When a component is created, Angular creates a renderer (Renderer2) for it, using the renderer factory ɵDomRendererFactory2. We extend ɵDomRendererFactory2, and when createRenderer(element, type) is called, we either return a singleton instance of ReactRenderer, or delegate the work to super - depending on whether the element is a React wrapper one or not, respectively.

RenderRenderer

ReactRenderer is an implementation of Angular's Renderer2, which for the most part - is just a manager of ReactNodes, mostly for adding and removing them from the DOM. The ReactNodes themselves handle the React rendering part and interoperability with Angular (or delegate it further down to other stuff).

ReactNode

Finally, a ReactNode is what introduces React into Angular-land (all other stuff up until now had nothing to do with the react or react-dom packages, and would theoretically translate over to other frameworks like Vue etc.).

A ReactNode is a logical representation of everything needed to render a React element in the DOM, and includes two key components:

  1. type - the type of React element to render. Either a React.ReactType or a string.
  2. domElement - the DOM element to render to.
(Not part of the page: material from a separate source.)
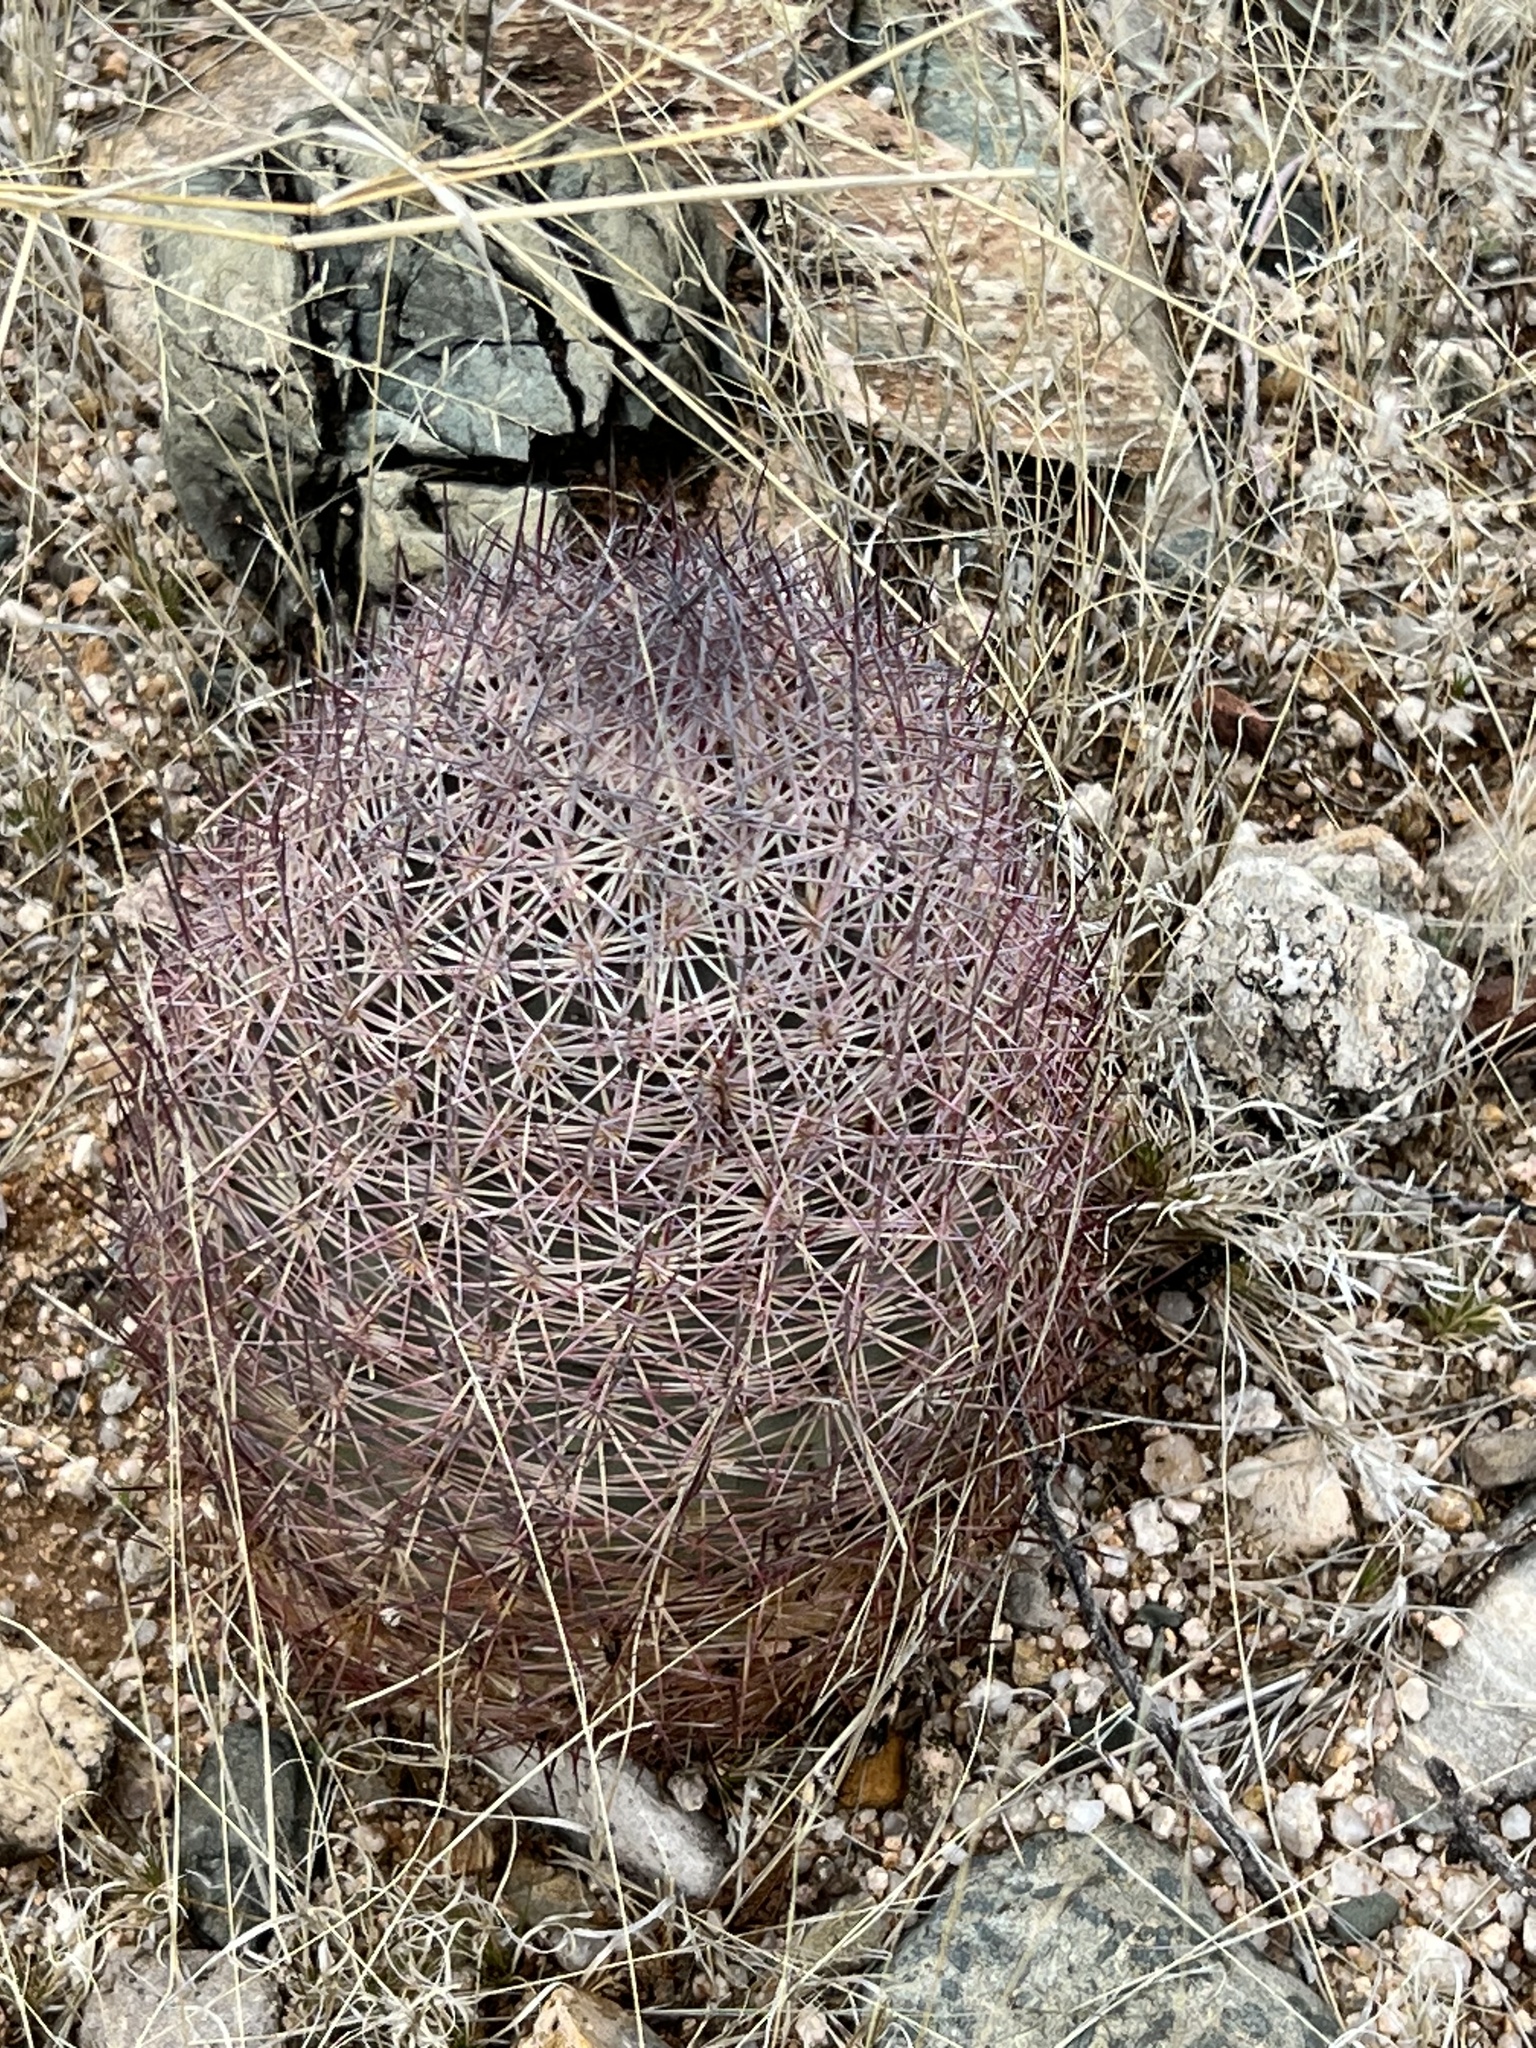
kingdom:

Furthermore, it also includes methods to update its underlying React element, these include (but not limited to):

  • setProperties - pass down props to the React element.
  • addChild - to add another ReactNode as a child of this one.
  • render - trigger a render of the node.
    • Calls ReactDOM.render() under the hood, so think of this like React's render, without the VDOM abstraction. This does indeed mean calling this method is costly, as you may expect.
  • destroyNode - trigger ReactDOM.unmountComponentAtNode() on the node.